Pick up the article on the Buckhead City movement below and carry it forward from its last sentence.

-- start PASSAGE --

White, the face — and mouth — of the Buckhead City movement has deduced there’s nothing more he can do for the fine secessionists in Atlanta. The movement is kaput. At least for now, he figures, after Gov. Brian Kemp doused the flames White continually fanned.

The idea of carving out a new city from Atlanta’s ritzy north side has bubbled for years, although a chunk of an existing city has never pulled away to create its own fiefdom. It’s horrible policy and could undermine all existing cities. In essence, such a trend could create a municipal race to the bottom in cities statewide with fierce debates about money, class and race.

White moved to Buckhead at a time when all that is needed to carry the day is grievance and bluster. He plugged into ongoing resentments that Buckhead is a piggybank for Atlanta. He convinced his old New York buddy, Donald Trump, to publicly support the idea of Buckhead pulling away from Atlanta, got a gaggle of rural Georgia pols to back the movement and even had a platform on the highly rated, yet malignant, “Tucker Carlson Tonight” show on Fox News Channel.

Largely, cityhood died a month ago when Gov. Brian Kemp tossed a wet blanket on the movement, circulating a letter with a host of unanswered questions about the complicated — and uncharted — matter of removing an existing portion of a city and starting anew.

-- end PASSAGE --
-- start RECORDS PROVIDED --

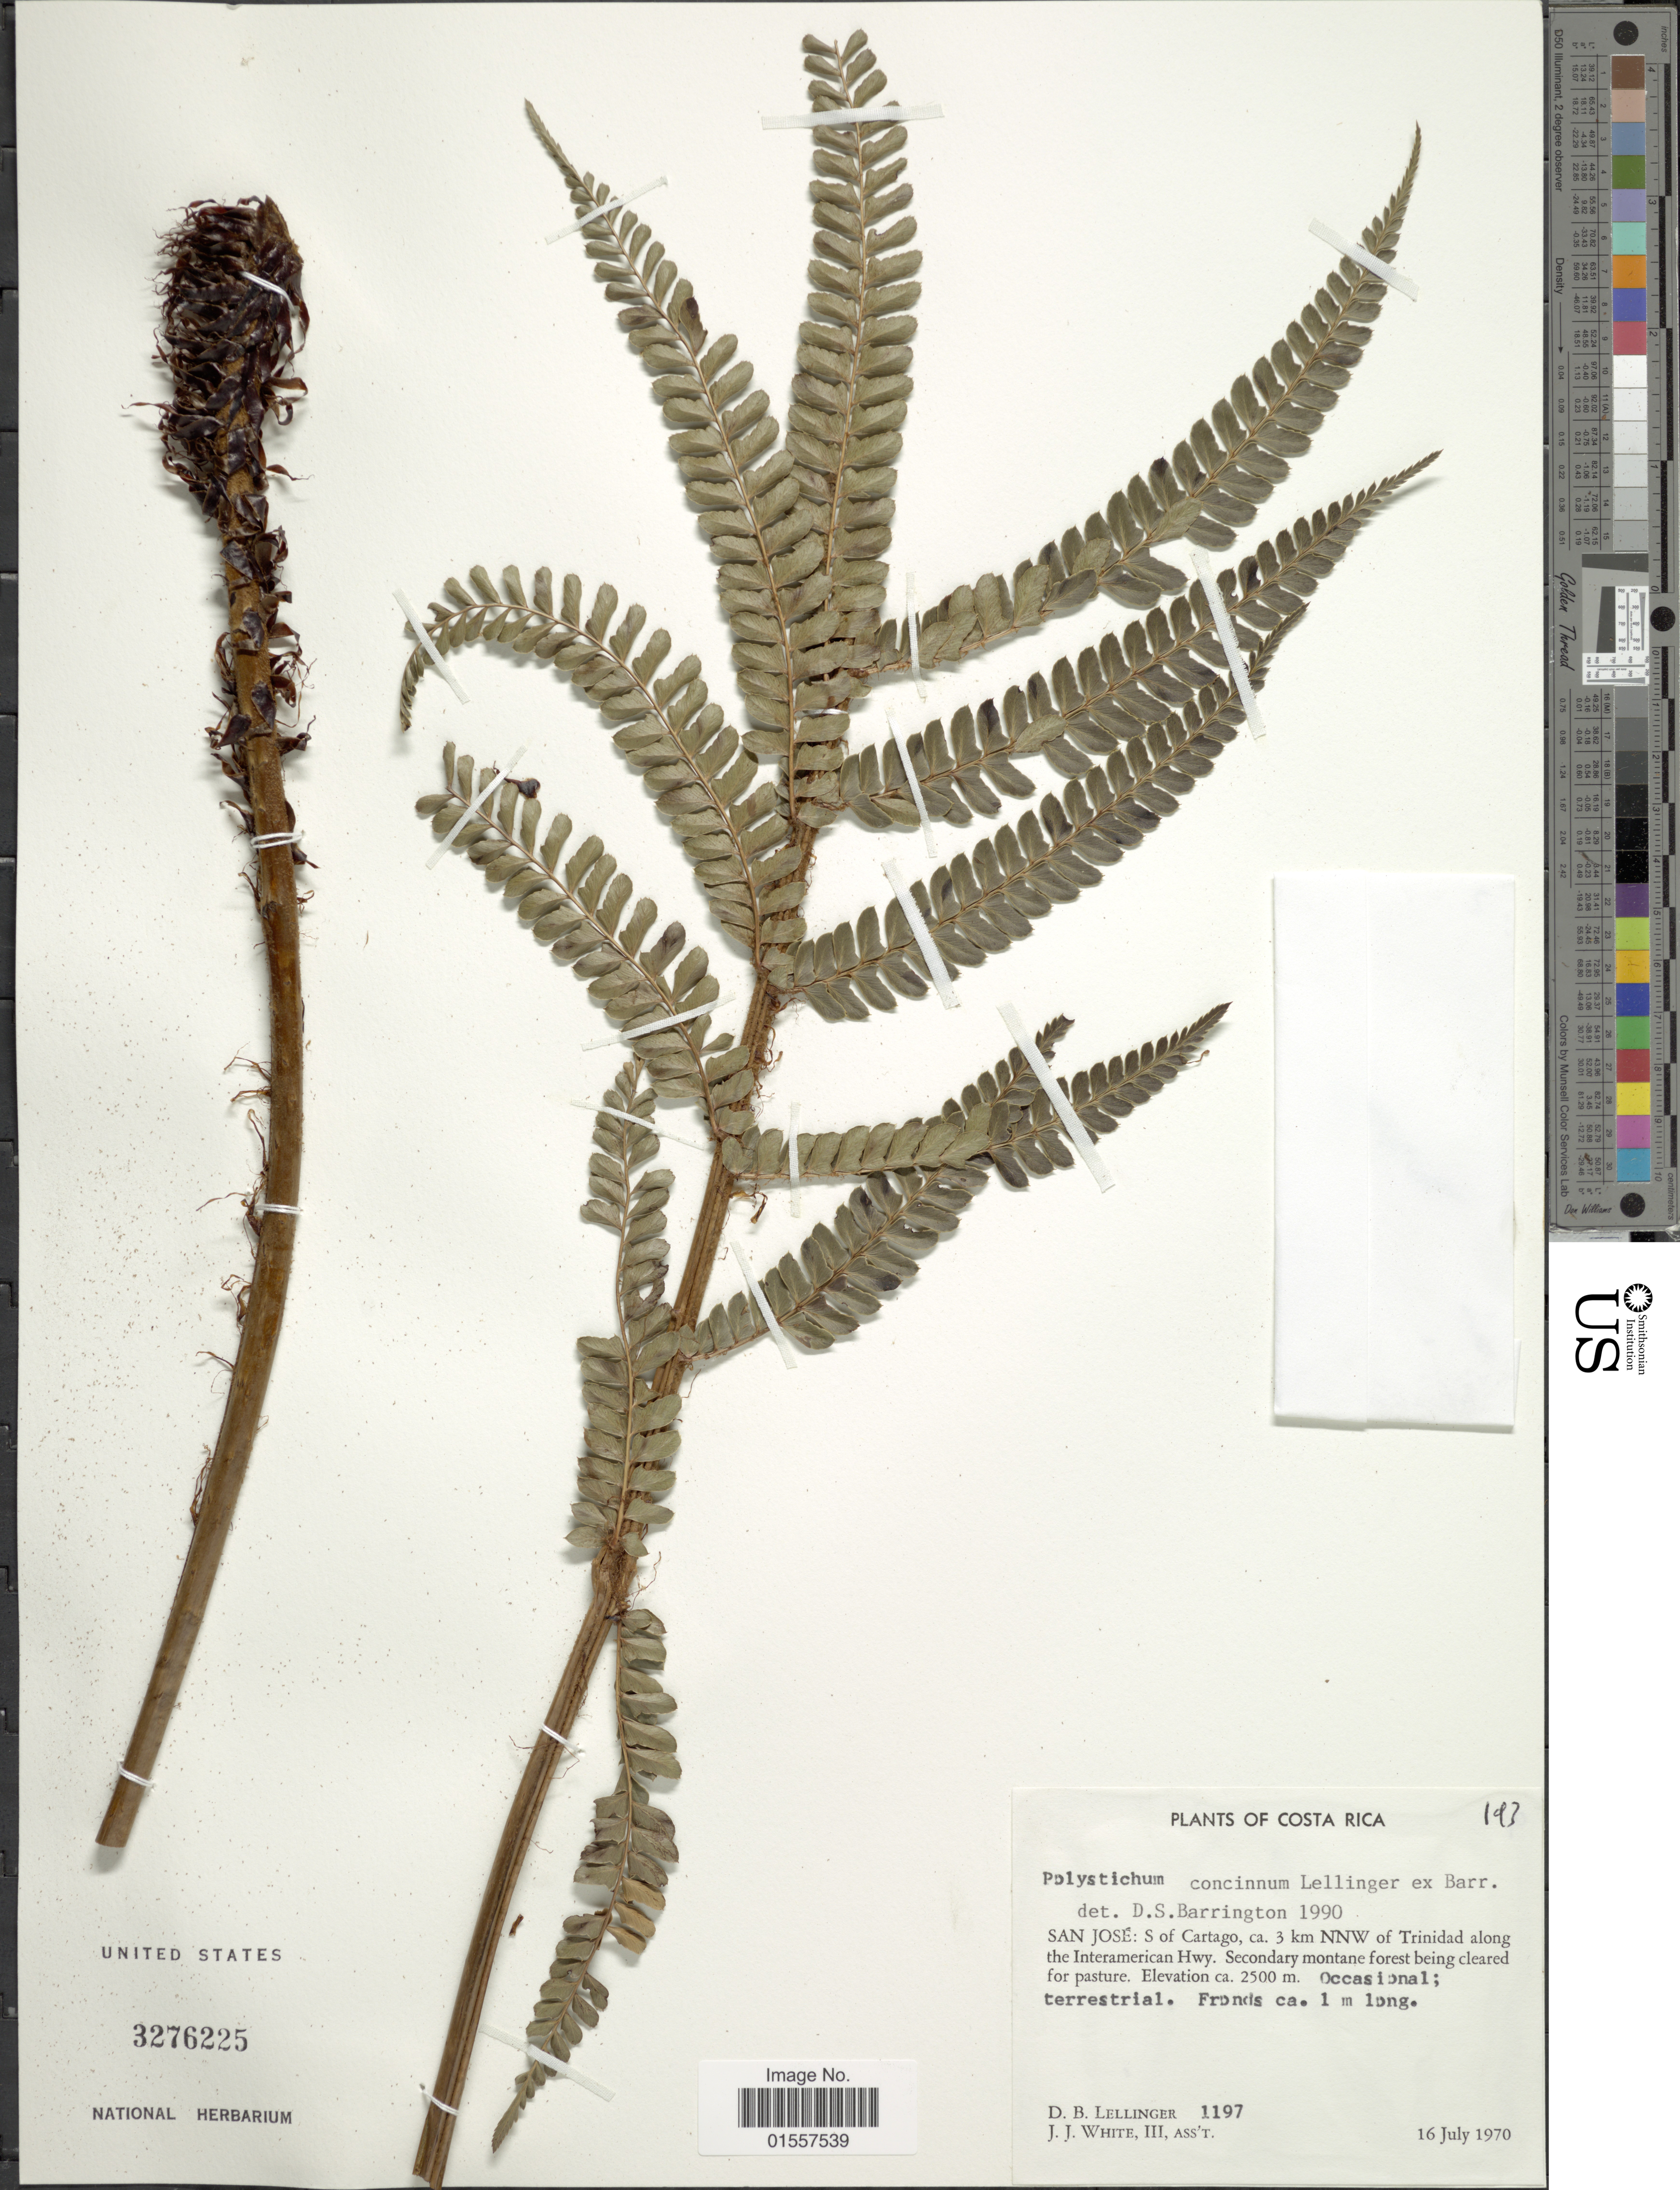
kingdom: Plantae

-- end RECORDS PROVIDED --
-- start RECORDS PROVIDED --

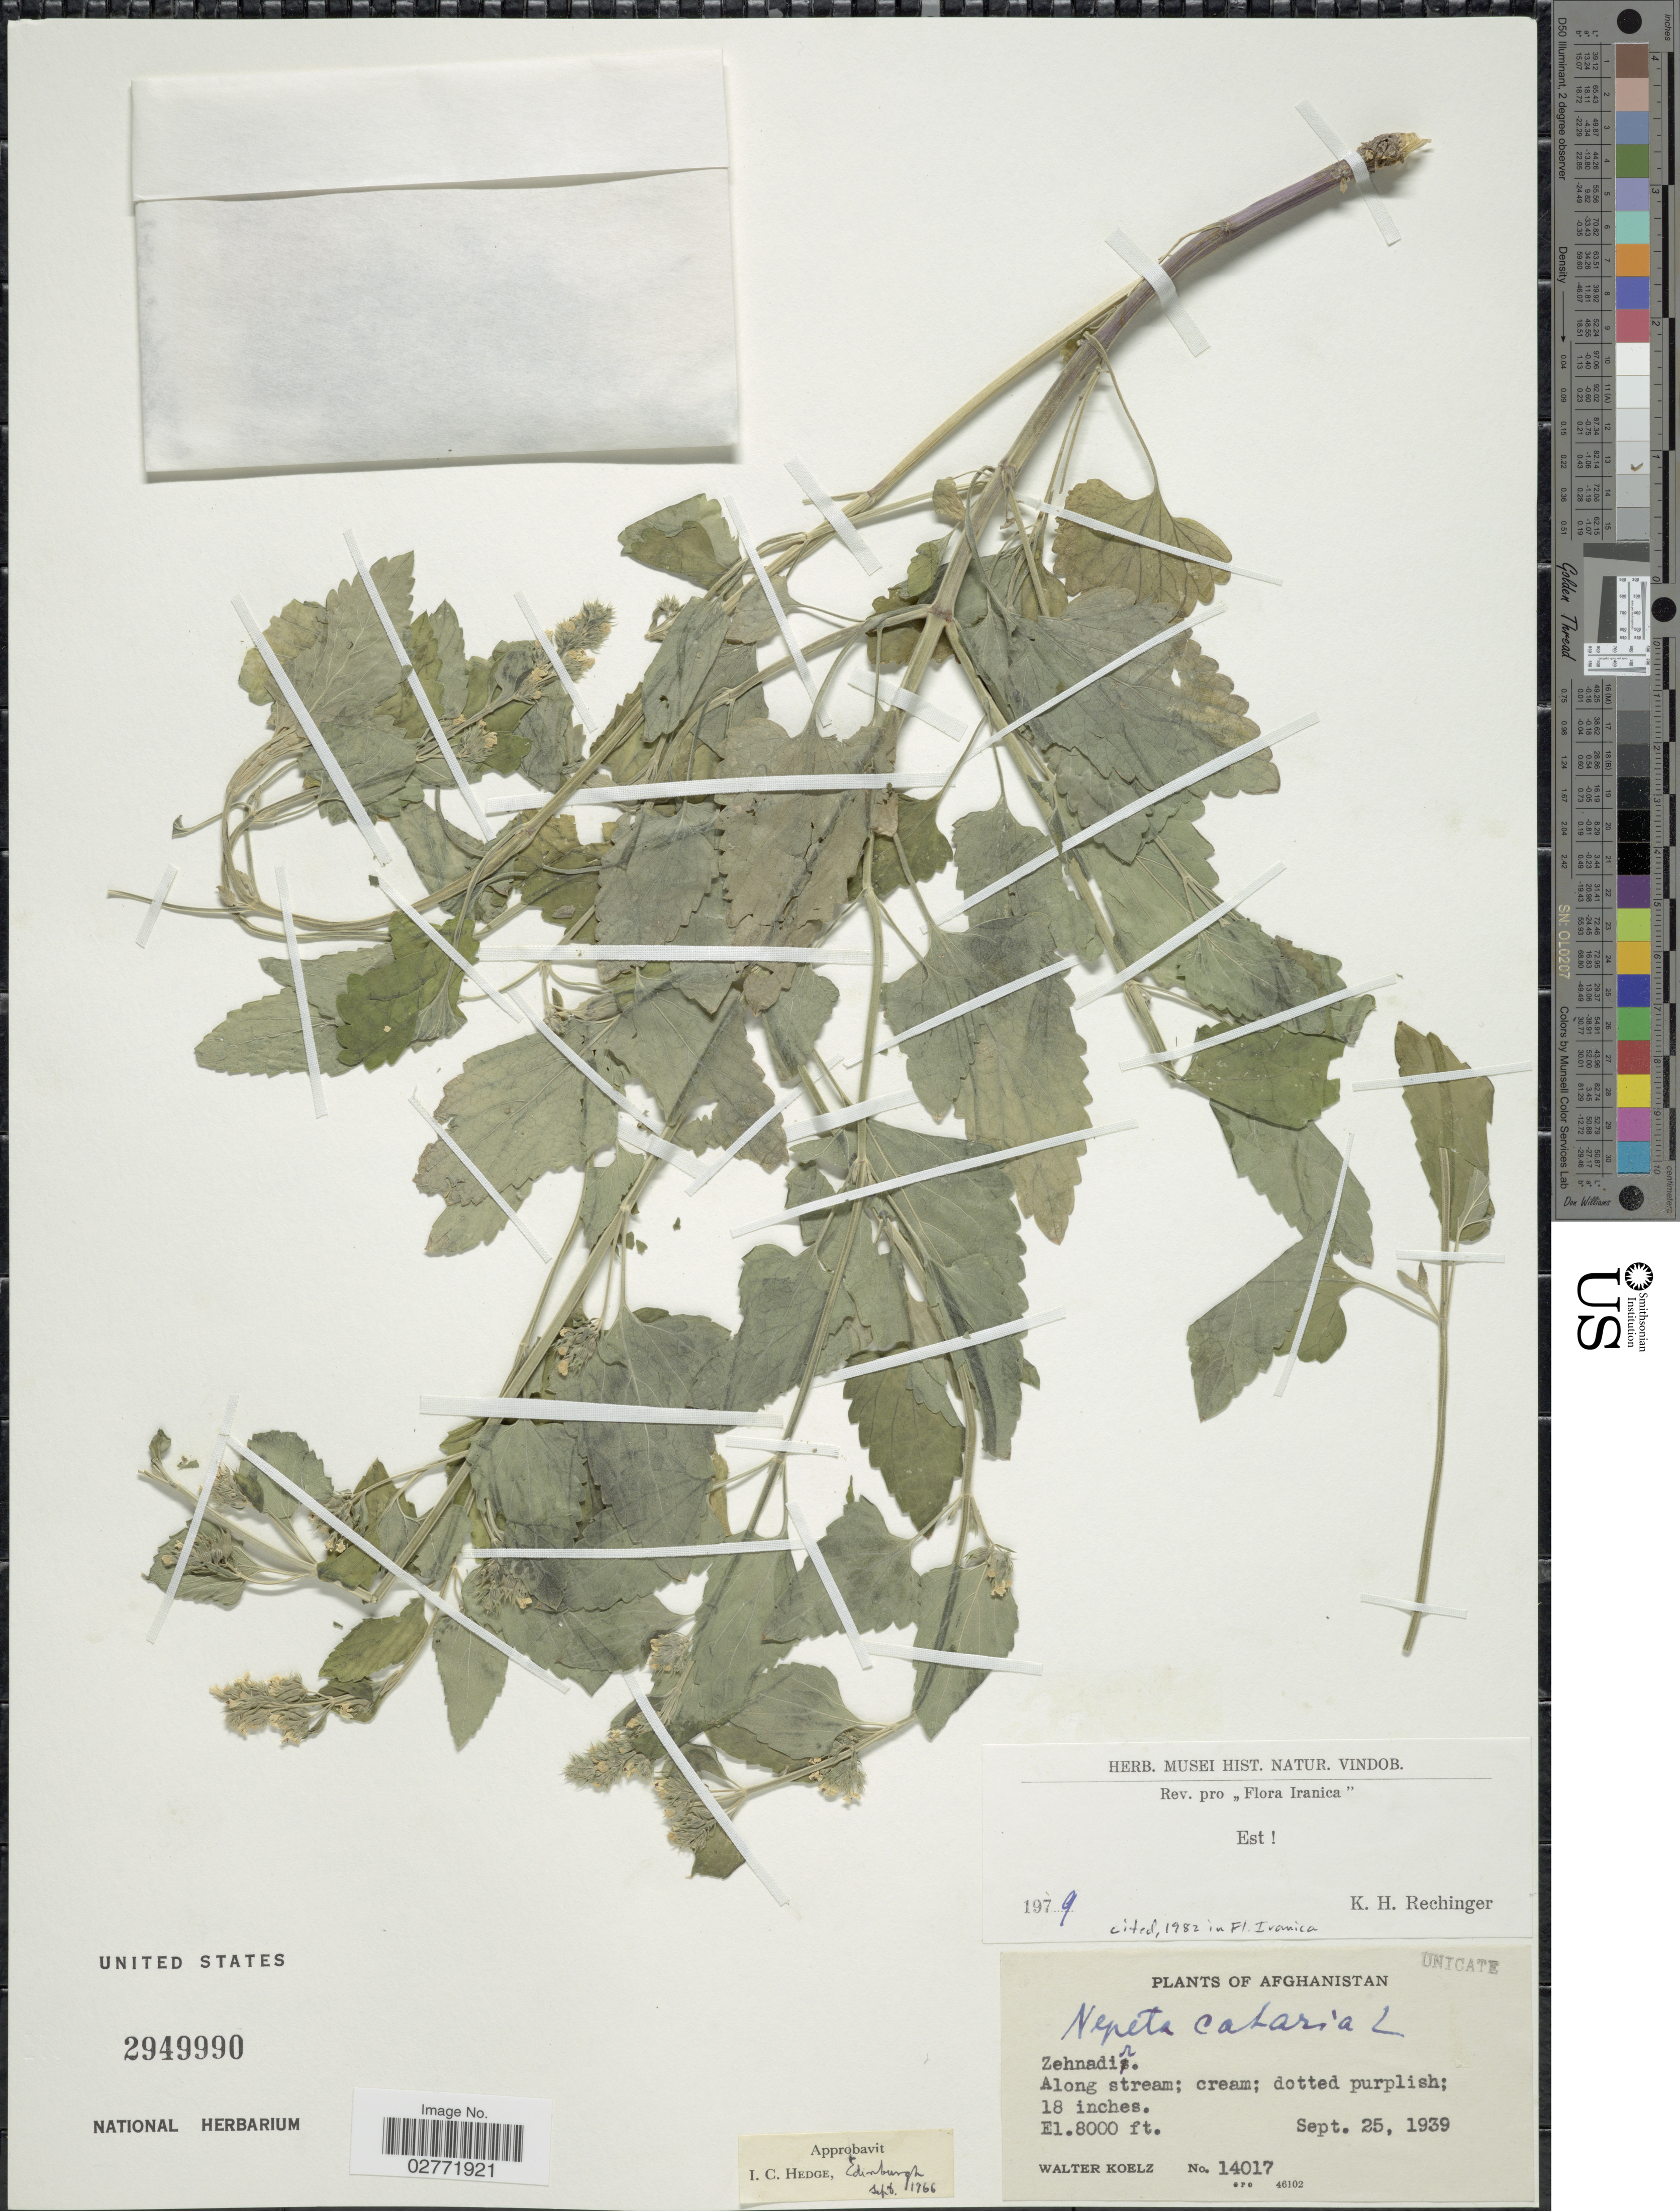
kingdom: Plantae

-- end RECORDS PROVIDED --

SOLVED PROBLEM:
Of course, the fact that White was publicly a huge backer of former U.S. Sen. David Perdue, who ran unsuccessfully against Kemp in the 2022 Republican primary, kind of ensured Kemp wouldn’t be too keen on Buckhead City.

White, still stinging, told my colleagues, “When the governor inserted himself in a shady, sleazy, backdoor kind of way, then the result was clear.” Totally sounds like a man packing his bags for Florida.

Councilman Shook agrees city services for Buckhead are still lagging, although Mayor Andre Dickens still enjoys a “honeymoon” with a large chunk of Buckhead.

The talk of cityhood, he said, “is never going to go away. It never has gone away. But without Bill White, it’s no longer a three-alarm fire.

“We’re now going back to regular programming,” Shook added. “People will talk about it, but we won’t go back there.”